Viiv: behind the badge
Viiv. It rhymes with ‘five’ and it’s designed to put the PC at the centre of home entertainment. It encompasses hardware, software and services, and it’s aimed not just at the hard-core PC user but at the average digital-savvy, techno-literate family. What’s more, it isn’t a chip, a mere initiative or a simple product line – it’s a platform.
Like Intel’s mobile platform Centrino, it’s a signal of how far Intel has moved away from gigahertz marketing and into a brave new world of brands and values. Centrino came loaded with thoughts of power and freedom; the capability to work or play everywhere, connected and without compromises. Viiv isn’t just Centrino for the desktop – it has its own pitch to deliver. This time it’s all about networked PC entertainment without the stress. You can watch, play and listen to what you want, when you want and where you want, and it’s all down to PC technology. Put simply, Viiv is Intel’s engine for the digital home.

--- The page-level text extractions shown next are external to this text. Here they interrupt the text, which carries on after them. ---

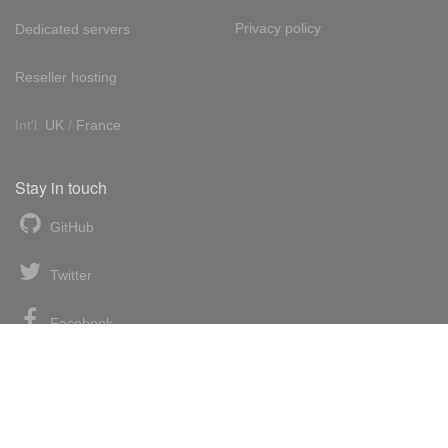
Privacy policy
Dedicated servers
Reseller hosting
Int'l:
UK
/
France
Stay in touch
GitHub
Twitter
Facebook
LinkedIn
News blog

Of course, you need technology to power that engine, and Intel is harnessing its dual-core processors and next-generation chipsets to the task. But Viiv goes further. It also covers features such as the ability to stream audio to one room while watching video in another, or being able to switch the PC to an ‘off’ state without disrupting everyone’s entertainment, and it does so without forcing its users to take a crash course in home networking beforehand. It’s cutting-edge PC power with a friendly consumer electronics interface. It’s more than just a jingle and a badge.
This is why Intel has got other players onboard, including PC manufacturers such as Dell, Packard Bell, Sony and HP, software developers such as Adobe, Pinnacle and Ubisoft, and service providers such as BSkyB, Napster and Tiscali. Intel wants Viiv to be a complete package for the digital home. Will it succeed? To find out, we need to delve deeper into the thinking behind Viiv and into the components that make the platform what it is.
In many respects, Viiv isn’t trying to accomplish something completely new. Intel, Microsoft and various system builders have been trying to put the PC at the heart of home entertainment since the late 1990s, but with the exception of a few niche products all have failed. Some of the reasons are obvious: most PCs are too big, too ugly and too noisy to fit anywhere except the study and, while most users are now used to handling a PC at work, many still find them too difficult to use and maintain in the home. What’s more, the PC consumes too much energy, needs either noisy or expensive cooling systems to maintain operating temperatures, and can’t even be switched off at a touch of a button. And while the dream of the home server – storing and streaming music or movies to any room in the house – is brilliant in theory, in practice it’s a nightmare. No matter how much Microsoft tries to make wireless networking easier, setting one up with proper file sharing and security remains beyond the reach of the average consumer.
Viiv aims to fix that. In theory, the consumer can buy a Viiv system and know it will work with any other application or service that has the Viiv badge. It will be easier to install a home PC that can store and serve media, and it will be easier to get it talking to other Viiv-compliant devices. What’s more, the technology is built for smaller, more attractive form factors. For example, with its lower power consumption and heat output, Intel’s Core Duo processor will be right at home in a PC the size and shape of Apple’s much-envied Mac mini, yet still have the power to drive multiple media applications simultaneously.